YOUR INSTRUCTIONS - Swap "chart" for "graph" throughout the listing below and give all of its lines again with nothing else changed. Leave the pictures out of your answer.

GIVEN RECORDS -
--
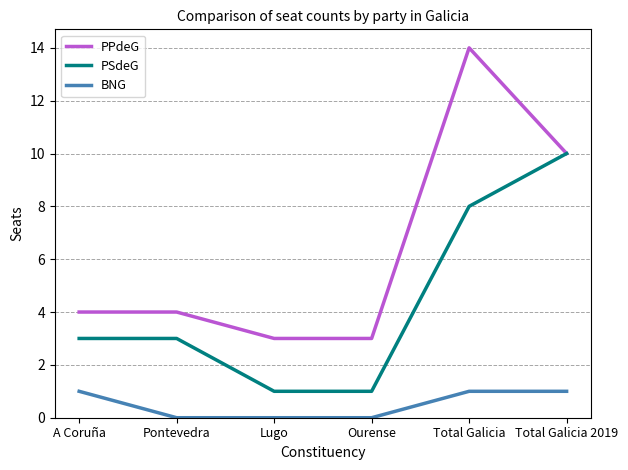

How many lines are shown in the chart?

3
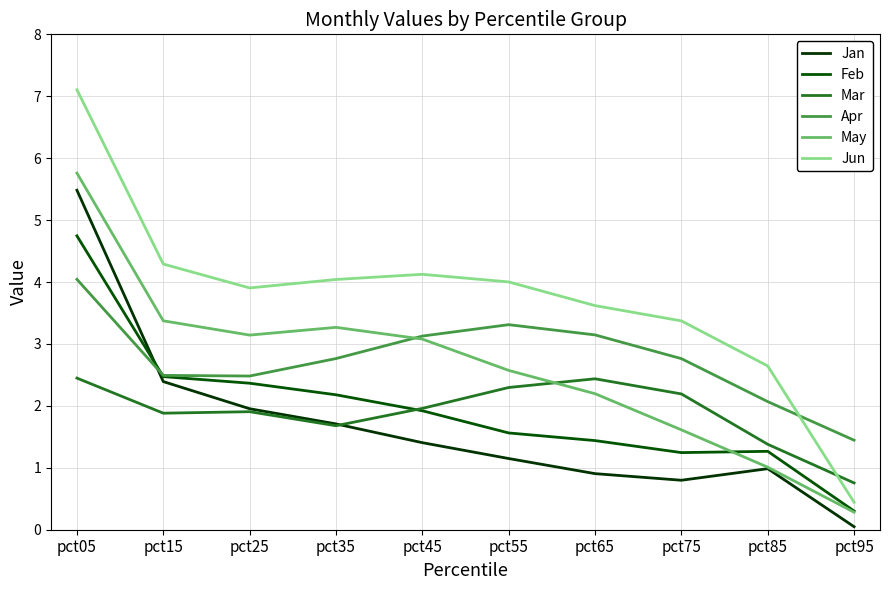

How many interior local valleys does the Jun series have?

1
--
TASK ANSWER -
How many lines are shown in the graph?

3

How many interior local valleys does the Jun series have?

1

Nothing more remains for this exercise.